Instructions are of the enhanced international style and there are decals for the instrument panel, wheel hub logos and battery. By the time you get thru building this puppy, the engine room will be just as cramped as the real thing. REVELL has even gone so far as to include chromed inserts for the side mirrors. I could go on, but why? If you’re a Corvette devotee, buy it. It sells for $11.00.

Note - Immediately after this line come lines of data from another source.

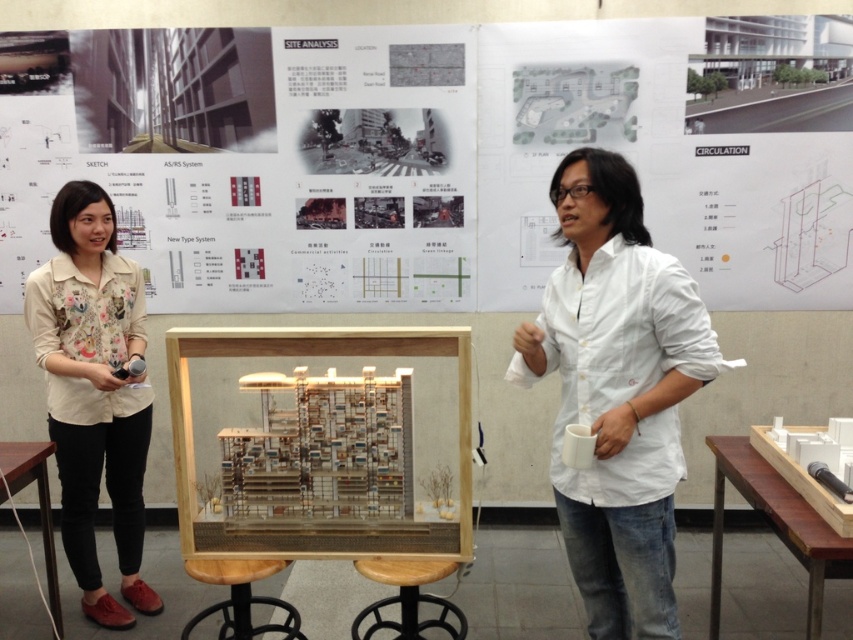
You are an attendee at this presentation and want to see both the white paper poster at upper center and the white matte shirt at center clearly. Which one is easier to see from your current position?

The white paper poster at upper center is easier to see because it has a larger size compared to the white matte shirt at center.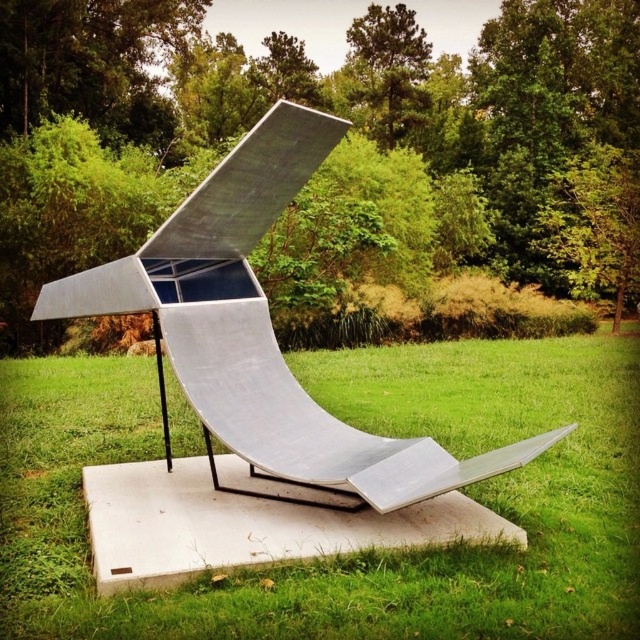
Is point (560, 484) farther from camera compared to point (380, 445)?

Yes, it is.

Between green grass at center and silver polished metal sculpture at center, which one has less height?

With less height is green grass at center.

Locate an element on the screen. green grass at center is located at coordinates (364, 554).

You are a GUI agent. You are given a task and a screenshot of the screen. Output one action in this format:
    pyautogui.click(x=<x>, y=<y>)
    Task: Click on the green grass at center
    
    Given the screenshot: What is the action you would take?
    pyautogui.click(x=364, y=554)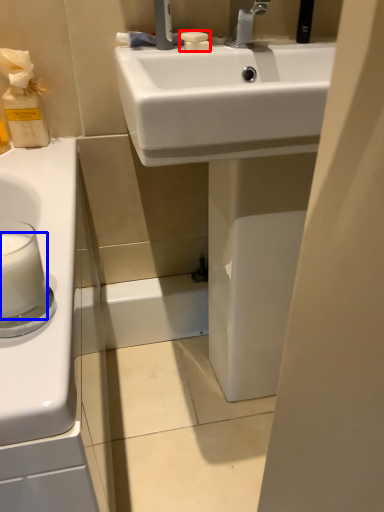
Question: Among these objects, which one is nearest to the camera, soap (highlighted by a red box) or milk (highlighted by a blue box)?

Choices:
 (A) soap
 (B) milk

Answer: (B)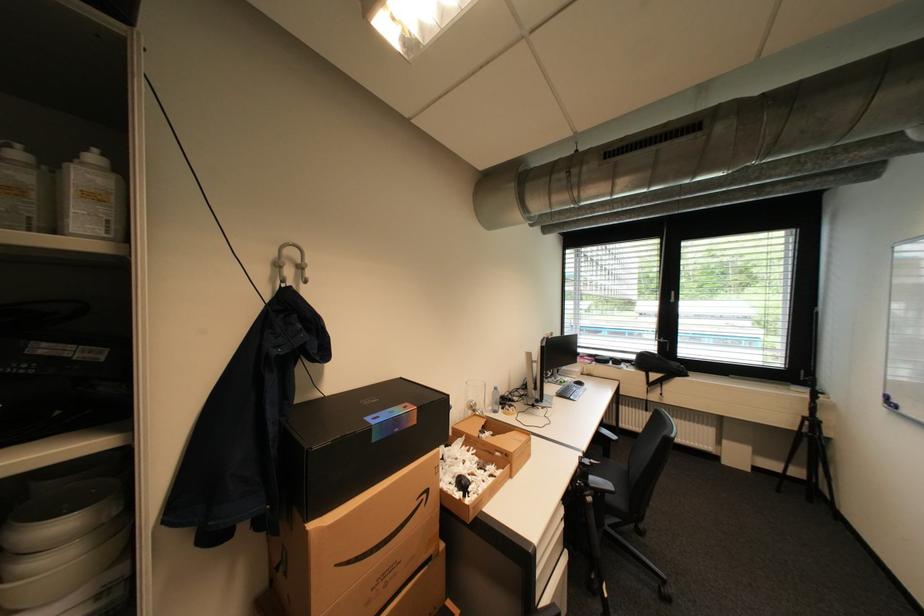
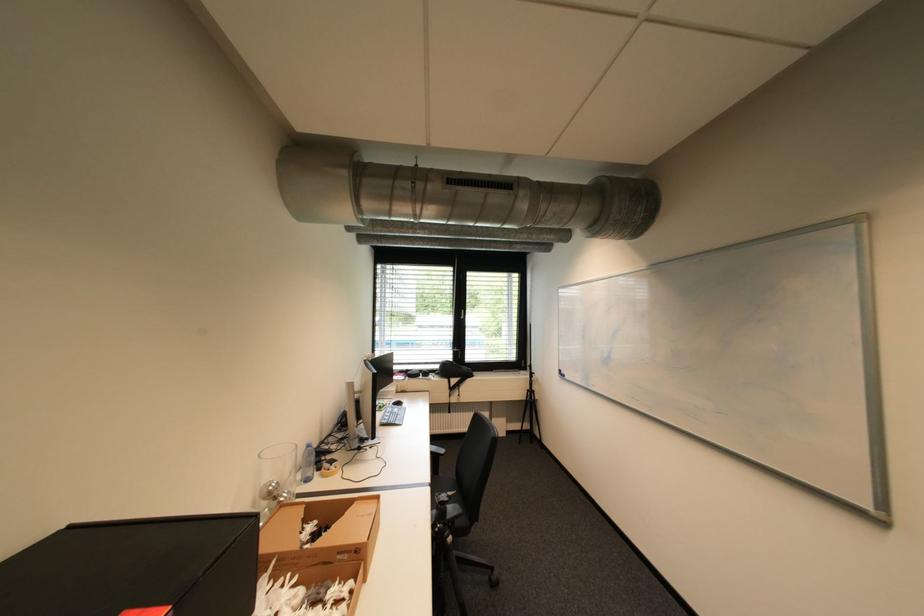
Find the pixel in the second image that matches (x=598, y=499) in the first image.

(458, 540)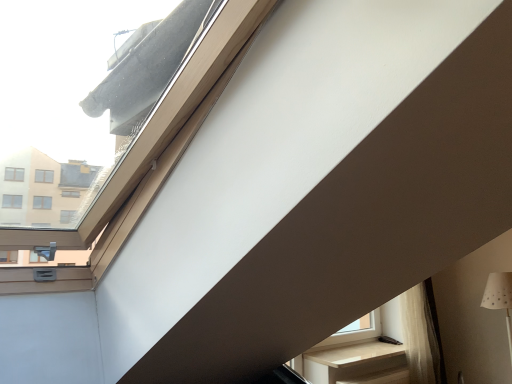
What do you see at coordinates (500, 298) in the screenshot? The image size is (512, 384). I see `white paper lampshade at lower right` at bounding box center [500, 298].

The image size is (512, 384). I want to click on white paper lampshade at lower right, so click(500, 298).

The width and height of the screenshot is (512, 384). I want to click on white paper lampshade at lower right, so click(x=500, y=298).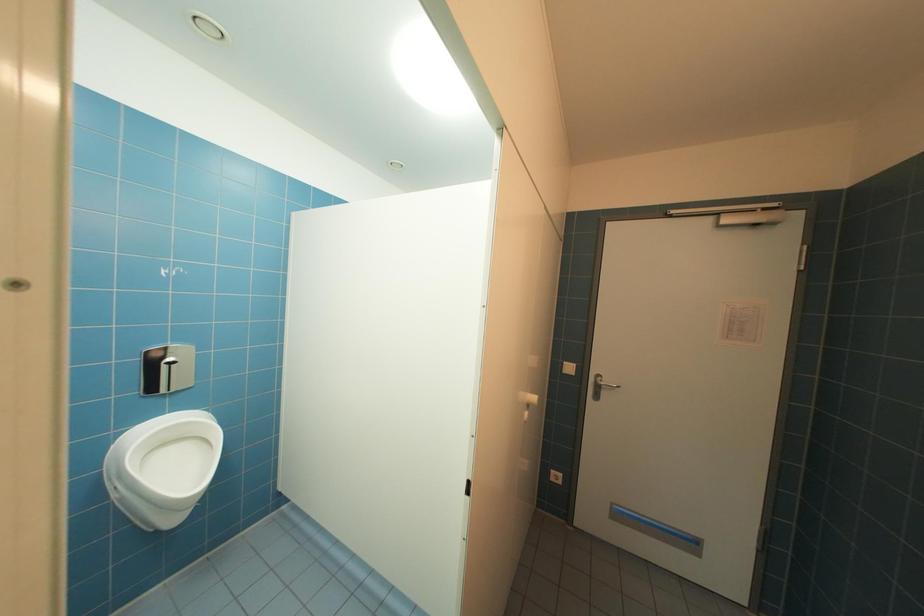
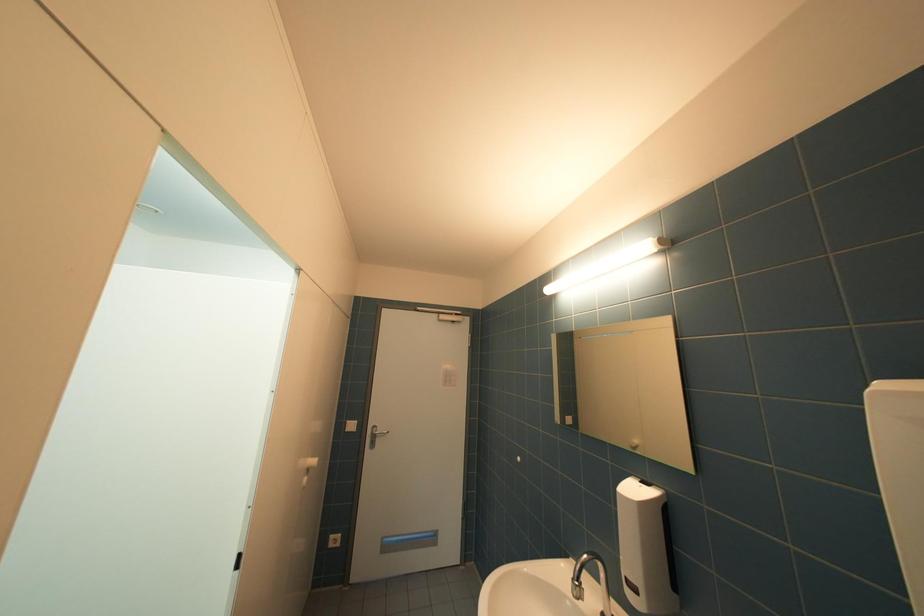
Question: How did the camera likely rotate?

Choices:
 (A) Left
 (B) Right
 (C) Up
 (D) Down

Answer: (B)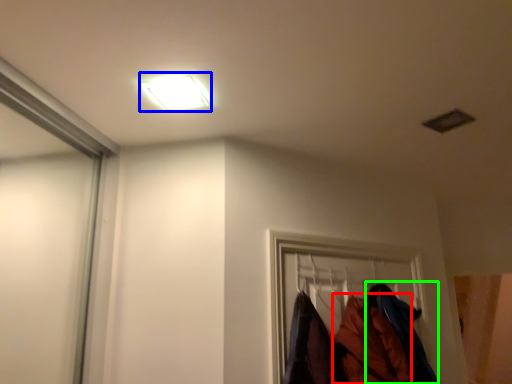
Question: Which object is the farthest from clothing (highlighted by a red box)? Choose among these: lamp (highlighted by a blue box) or clothing (highlighted by a green box).

Choices:
 (A) lamp
 (B) clothing

Answer: (A)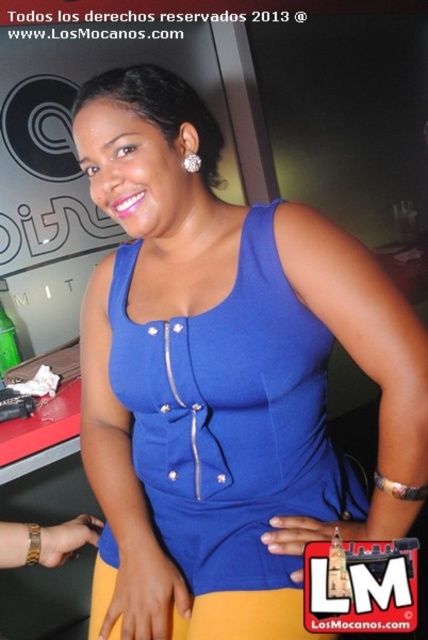
Does point (246, 298) come farther from viewer compared to point (193, 157)?

That is False.

Can you confirm if blue fabric dress at center is positioned below diamondelegantearring at upper left?

Yes.

The height and width of the screenshot is (640, 428). Describe the element at coordinates (231, 419) in the screenshot. I see `blue fabric dress at center` at that location.

This screenshot has width=428, height=640. What are the coordinates of `blue fabric dress at center` in the screenshot? It's located at (231, 419).

Between blue fabric dress at center and green glass bottle at left, which one is positioned lower?

blue fabric dress at center is below.

Does blue fabric dress at center have a lesser width compared to green glass bottle at left?

No, blue fabric dress at center is not thinner than green glass bottle at left.

Image resolution: width=428 pixels, height=640 pixels. Find the location of `blue fabric dress at center`. blue fabric dress at center is located at coordinates tap(231, 419).

This screenshot has height=640, width=428. What are the coordinates of `blue fabric dress at center` in the screenshot? It's located at coord(231,419).

Can you confirm if green glass bottle at left is smaller than diamondelegantearring at upper left?

Incorrect, green glass bottle at left is not smaller in size than diamondelegantearring at upper left.

Is green glass bottle at left further to the viewer compared to diamondelegantearring at upper left?

Yes, green glass bottle at left is further from the viewer.

Which is in front, point (5, 349) or point (196, 156)?

Point (196, 156) is in front.

You are a GUI agent. You are given a task and a screenshot of the screen. Output one action in this format:
    pyautogui.click(x=<x>, y=<y>)
    Task: Click on the green glass bottle at left
    
    Given the screenshot: What is the action you would take?
    pyautogui.click(x=8, y=342)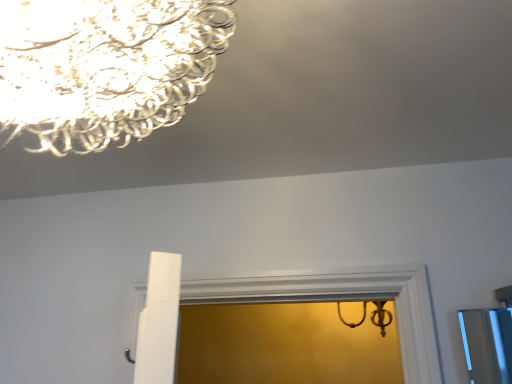
What do you see at coordinates (105, 67) in the screenshot? I see `crystal glass chandelier at upper left` at bounding box center [105, 67].

Measure the distance between crystal glass chandelier at upper left and camera.

crystal glass chandelier at upper left is 14.60 inches away from camera.

Locate an element on the screen. crystal glass chandelier at upper left is located at coordinates (105, 67).

You are a GUI agent. You are given a task and a screenshot of the screen. Output one action in this format:
    pyautogui.click(x=<x>, y=<y>)
    Task: Click on the crystal glass chandelier at upper left
    Image resolution: width=512 pixels, height=384 pixels.
    Given the screenshot: What is the action you would take?
    pyautogui.click(x=105, y=67)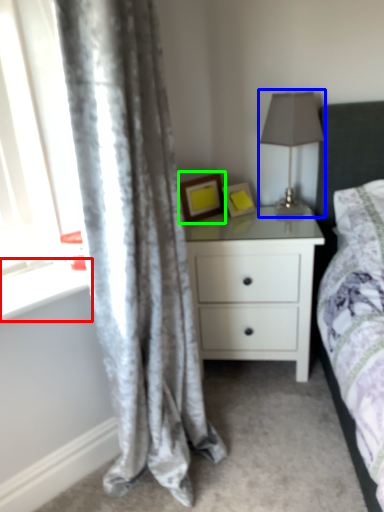
Question: Based on their relative distances, which object is nearer to window sill (highlighted by a red box)? Choose from table lamp (highlighted by a blue box) and picture frame (highlighted by a green box).

Choices:
 (A) table lamp
 (B) picture frame

Answer: (B)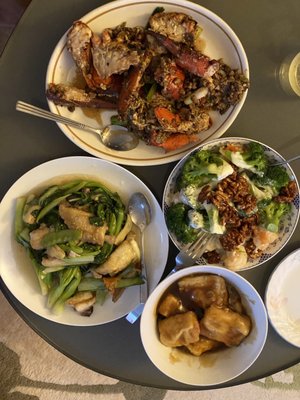
Identify the location of small bowl. Image resolution: width=300 pixels, height=400 pixels. (240, 366).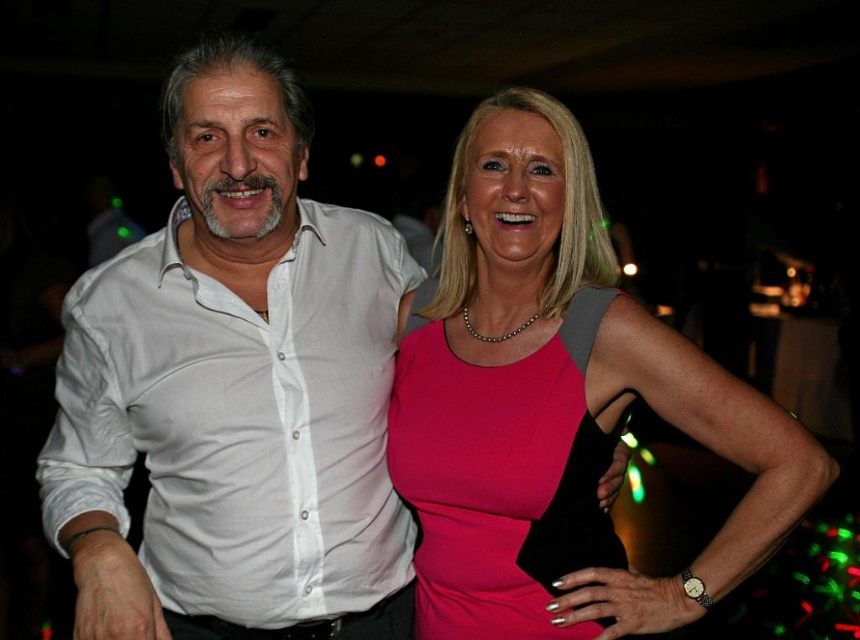
Between point (215, 536) and point (542, 596), which one is positioned in front?

Point (542, 596)

Is white cotton shirt at left to the right of pink satin dress at center from the viewer's perspective?

Incorrect, white cotton shirt at left is not on the right side of pink satin dress at center.

This screenshot has width=860, height=640. Identify the location of white cotton shirt at left. (235, 390).

You are a GUI agent. You are given a task and a screenshot of the screen. Output one action in this format:
    pyautogui.click(x=<x>, y=<y>)
    Task: Click on the white cotton shirt at left
    
    Given the screenshot: What is the action you would take?
    pyautogui.click(x=235, y=390)

Between point (582, 305) and point (418, 433), which one is positioned in front?

Point (582, 305)

Is pink matte dress at center closer to the viewer compared to pink satin dress at center?

Yes, pink matte dress at center is in front of pink satin dress at center.

Where is `pink matte dress at center`? The height and width of the screenshot is (640, 860). pink matte dress at center is located at coordinates (559, 406).

Is white cotton shirt at left above pink matte dress at center?

Actually, white cotton shirt at left is below pink matte dress at center.

Where is `white cotton shirt at left`? white cotton shirt at left is located at coordinates (235, 390).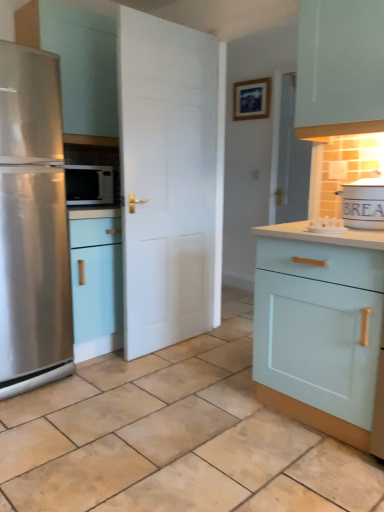
Locate an element on the screen. The image size is (384, 512). free point to the left of light blue wood cabinet at right is located at coordinates (212, 414).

If you got the idea last month that THE TOOL MAN (https://www.hobbytools.com) has more unusual and fascinating items than you can shake a stick at, you’d be right. For example, consider the items in the photo below. Moving from left to right, we have three interesting items. First up is what looks like a pair of angled jaw stainless steel tweezers, but they’re not. What they are is a dandy little set of sprue cutters. They function exactly like a pair of tweezers, except that they cut instead of grasp. Jaw configuration is such that they can get into areas that you may have trouble reaching with conventional cutters. Keep in mind that they do have their limitations. For one thing, their effectiveness is determined by your individual hand strength. And they’re really intended for use on small parts. Large, thick gates will be beyond their ability. Do they have a place on your bench? Yes. Will they replace your larger sprue cutters? No. Price? $14.95.